Weiterhin verweist das Direk­torium auf die entste­henden verbesserten Ausbil­dungs­be­din­gungen: „Um den zukünf­tigen Fachkräften optimale Lernbe­din­gungen an der Kinder­klinik zu bieten, bauen wir eine neue Berufs­fach­schule für Pflege. Um der Begeis­terung der Auszu­bil­denden auch für die Kinder­kran­ken­pflege Rechnung zu tragen, wird es spezielle Schulungs­räume und Skills Labs geben, die eine moderne und innovative Wissens­ver­mittlung und entspre­chenden Wissens­erwerb ermög­lichen“, erklärt Reinhard Schmidt. Im Rahmen des Neubaus der Berufs­fach­schule für Pflege wird die Kinder­klinik oberhalb der aktuellen Station 3 um ein weiteres Stockwerk aufge­stockt. „Die Pflege­schule wandert also vom Unter­ge­schoss auf das Dach“, veran­schau­licht der verant­wort­liche Architekt Roland Schuster vom Büro g|s Archi­tekten die Maßnahme auf den Plänen. Die Erwei­terung der Schul­plätze von zuletzt 60 auf nunmehr 75 habe den Neubau der Berufs­fach­schule für Pflege zwingend erfor­derlich gemacht: „Die jetzigen Klassen­zimmer sind schlicht zu klein und werden dem Bedarf einer modernen adäquaten Beschulung nicht mehr gerecht. Wir brauchen neue, große Räume mit moderner Technik“, erklärt Schul­leiter Manuel Reitberger.

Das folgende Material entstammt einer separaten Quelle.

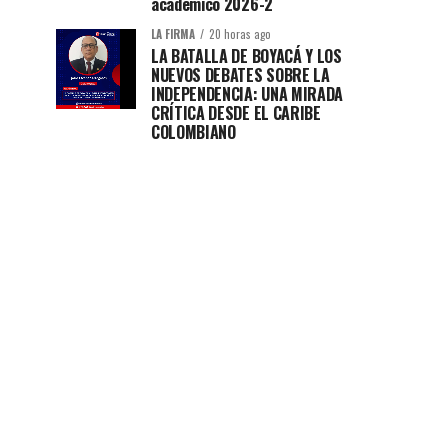
académico 2026-2
LA FIRMA
20 horas ago
LA BATALLA DE BOYACÁ Y LOS
NUEVOS DEBATES SOBRE LA
INDEPENDENCIA: UNA MIRADA
CRÍTICA DESDE EL CARIBE
COLOMBIANO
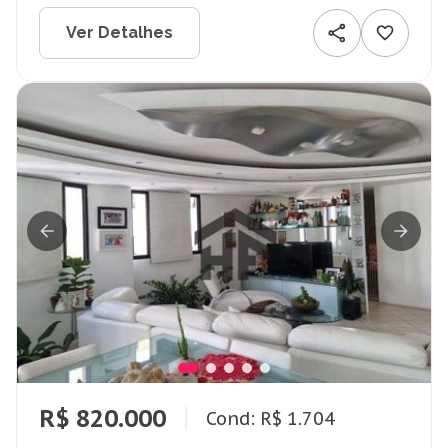
Ver Detalhes
R$ 820.000
Cond: R$ 1.704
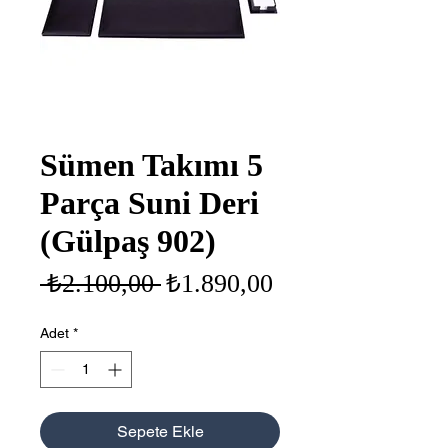
Sümen Takımı 5
Parça Suni Deri
(Gülpaş 902)
Normal
İndirimli
 ₺2.100,00 
₺1.890,00
Fiyat
Fiyat
Adet
*
Sepete Ekle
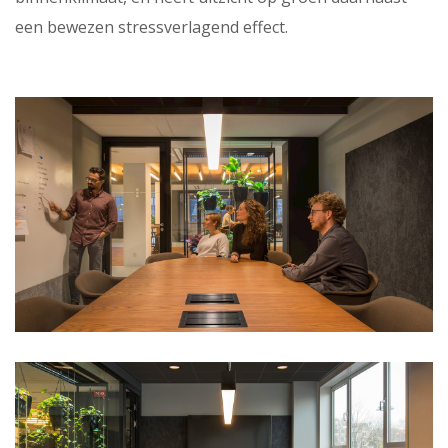
een bewezen stressverlagend effect.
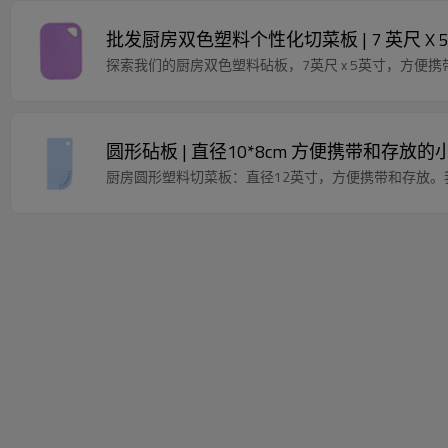
批发厨房双色塑料个性化切菜板 | 7 英尺 X
探索我们的厨房双色塑料砧板，7英尺 x 5英寸，方便
圆形砧板 | 直径10*8cm 方便携带和存放
厨房圆形塑料切菜板：直径12英寸，方便携带和存放。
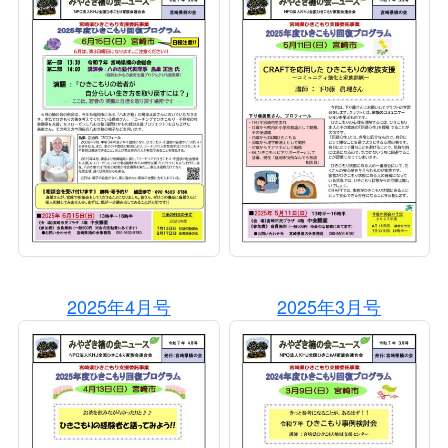
2025年4月号
2025年3月号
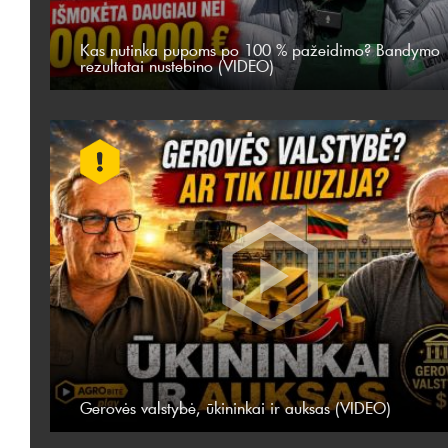
Kas nutinka pupoms po 100 % pažeidimo? Bandymo
rezultatai nustebino (VIDEO)
Gerovės valstybė, ūkininkai ir auksas (VIDEO)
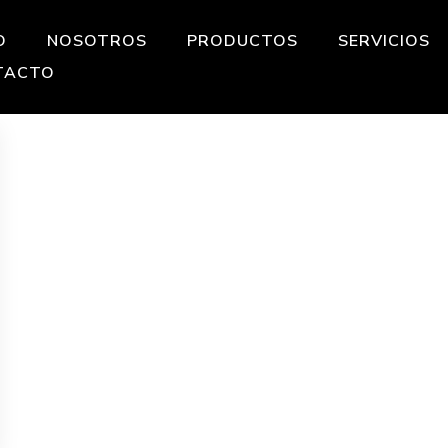
O
NOSOTROS
PRODUCTOS
SERVICIOS
TACTO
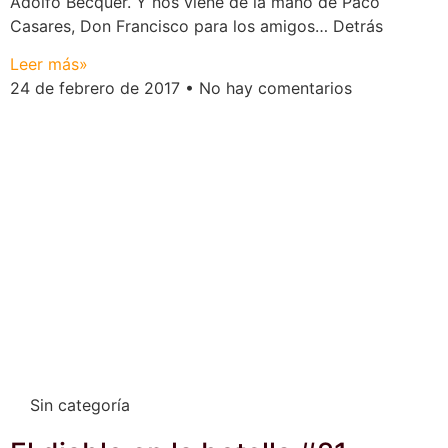
Adolfo Bécquer. Y nos viene de la mano de Paco
Casares, Don Francisco para los amigos… Detrás
Leer más»
24 de febrero de 2017
No hay comentarios
Sin categoría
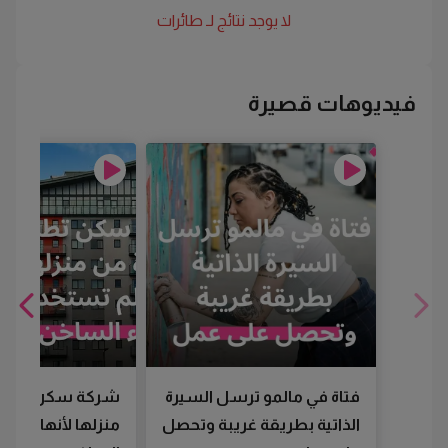
لا يوجد نتائج لـ
طائرات
فيديوهات قصيرة
فتاة في مالمو ترسل السيرة
شركة سكن تطرد
الذاتية بطريقة غريبة وتحصل
منزلها لأنها لم تس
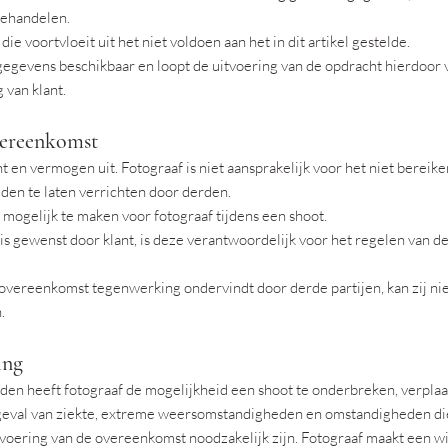
behandelen.
ie voortvloeit uit het niet voldoen aan het in dit artikel gestelde.
de gegevens beschikbaar en loopt de uitvoering van de opdracht hierdoor
 van klant.
overeenkomst
t en vermogen uit. Fotograaf is niet aansprakelijk voor het niet bereike
en te laten verrichten door derden.
mogelijk te maken voor fotograaf tijdens een shoot.
is gewenst door klant, is deze verantwoordelijk voor het regelen van de
e overeenkomst tegenwerking ondervindt door derde partijen, kan zij n
.
ing
den heeft fotograaf de mogelijkheid een shoot te onderbreken, verpla
geval van ziekte, extreme weersomstandigheden en omstandigheden die
voering van de overeenkomst noodzakelijk zijn. Fotograaf maakt een wijz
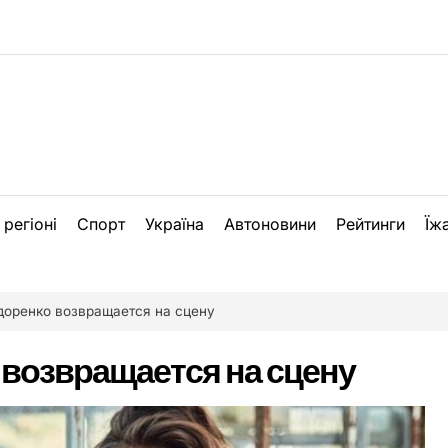
 регіоні
Спорт
Україна
Автоновини
Рейтинги
Їж
доренко возвращается на сцену
 возвращается на сцену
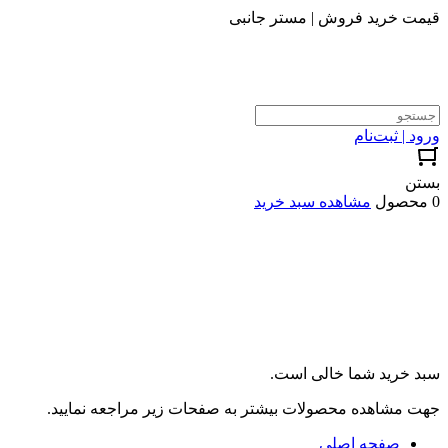
قیمت خرید فروش | مستر جانبی
ورود | ثبت‌نام
بستن
0 محصول
مشاهده سبد خرید
سبد خرید شما خالی است.
جهت مشاهده محصولات بیشتر به صفحات زیر مراجعه نمایید.
صفحه اصلی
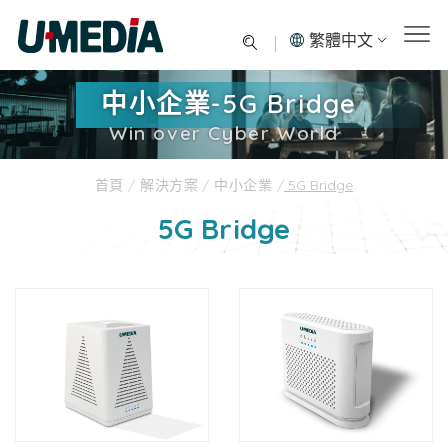
繁體中文
中小企業-5G Bridge
Win over Cyber World
首頁
/
解決方案
/
中小企業
/
5G Bridge
5G Bridge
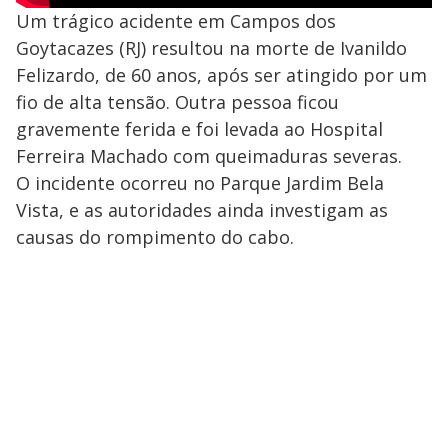
Um trágico acidente em Campos dos
Goytacazes (RJ) resultou na morte de Ivanildo
Felizardo, de 60 anos, após ser atingido por um
fio de alta tensão. Outra pessoa ficou
gravemente ferida e foi levada ao Hospital
Ferreira Machado com queimaduras severas.
O incidente ocorreu no Parque Jardim Bela
Vista, e as autoridades ainda investigam as
causas do rompimento do cabo.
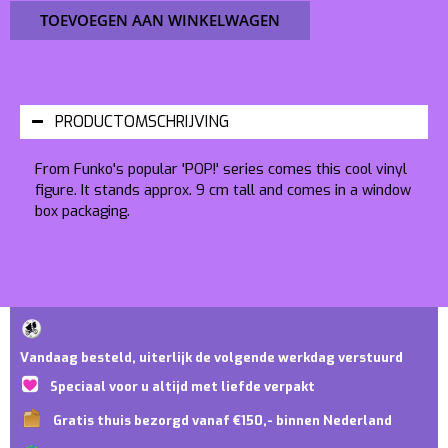
TOEVOEGEN AAN WINKELWAGEN
PRODUCTOMSCHRIJVING
From Funko's popular 'POP!' series comes this cool vinyl
figure. It stands approx. 9 cm tall and comes in a window
box packaging.
Vandaag besteld, uiterlijk de volgende werkdag verstuurd
Speciaal voor u altijd met liefde verpakt
Gratis thuis bezorgd vanaf €150,- binnen Nederland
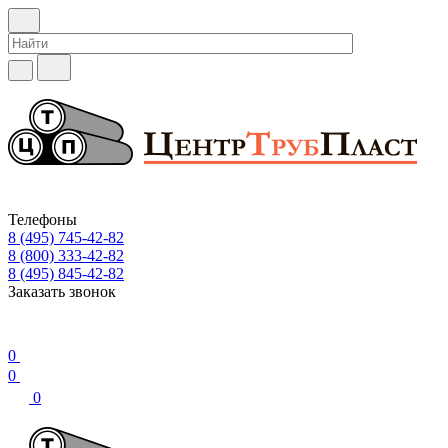
Телефоны
8 (495) 745-42-82
8 (800) 333-42-82
8 (495) 845-42-82
Заказать звонок
0
0
0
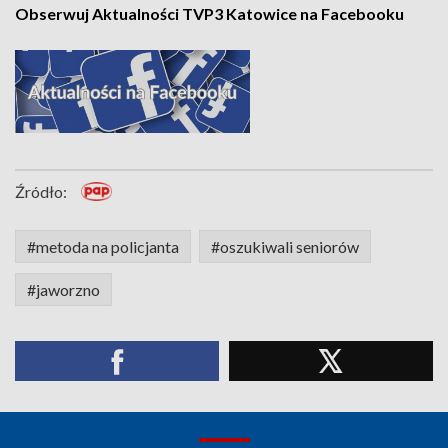
Obserwuj Aktualności TVP3 Katowice na Facebooku
Źródło:
#metoda na policjanta
#oszukiwali seniorów
#jaworzno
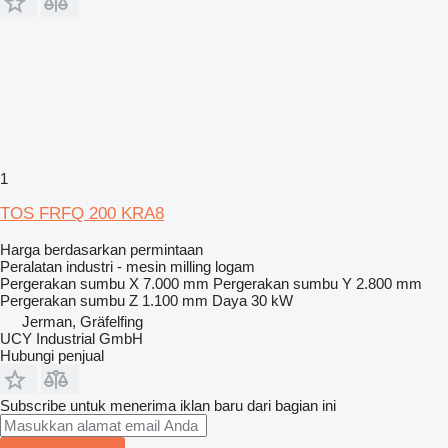
1
TOS FRFQ 200 KRA8
Harga berdasarkan permintaan
Peralatan industri - mesin milling logam
Pergerakan sumbu X
7.000 mm
Pergerakan sumbu Y
2.800 mm
Pergerakan sumbu Z
1.100 mm
Daya
30 kW
Jerman, Gräfelfing
UCY Industrial GmbH
Hubungi penjual
Subscribe untuk menerima iklan baru dari bagian ini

Im Rahmen des Neubaus auf dem Kinder­kli­nikdach entstehen so unter anderem zwei große Klassen­zimmer samt Neben­räumen und Lehrer­büros, das genannte zeitgemäße Skills Lab, Bespre­chungs­räume, sanitäre Anlagen und ein Aufent­haltsraum für die Schüler. „Eine Machbar­keits­studie hat ergeben, dass die Kinder­klinik durchaus nach oben erwei­terbar ist, was mehrere Vorteile birgt: Die Schule ist aus dem Kranken­haus­alltag heraus und baulich gut zu erschließen – hier oben haben wir dann für die nächsten Jahre Platz für eine gute Ausbildung“, so Geschäfts­führer Schmidt.

Im Rahmen der beiden Maßnahmen werden weiterhin Struk­tur­be­din­gungen optimiert, indem unter anderem die Betten­zen­trale erweitert wird und in der Parkgarage weitere Plätze für Fahrräder der Mitar­beiter entstehen. „Wir wachsen und daher sind Anpas­sungen zwingend nötig“, so Reinhard Schmidt. „Im Rahmen der Moder­ni­sie­rungs­phase bitten wir unsere Patien­ten­fa­milien um Verständnis und danken schon jetzt unserem Team, dass auch dieser Meilen­stein entspre­chend unter­stützend begleitet wird“, so der Ärztliche Direktor Prof. Dr. Matthias Keller abschließend. Es gelte das große Ganze am Ende der Wegstrecke zu sehen: Nämlich den großen Mehrwert in der Versor­gungs­qua­lität für die Familien in unserer Region. Das Team der Kinder­klinik ist guter Dinge, dass die Pflege­schule bereits im Sommer 2026 fertig­ge­stellt werden kann, der Erwei­te­rungsbau der Psycho­so­matik soll dann kurz darauf­folgen. „Wir haben lauter Planungs­büros, die die Kinder­klinik bereits seit einigen Jahren betreuen und kennen.“ Die Gesamt­kosten liegen derzeit bei etwa 19 Millionen Euro, wovon etwa vier Millionen Euro aus Eigen­mitteln aufge­bracht werden müssen.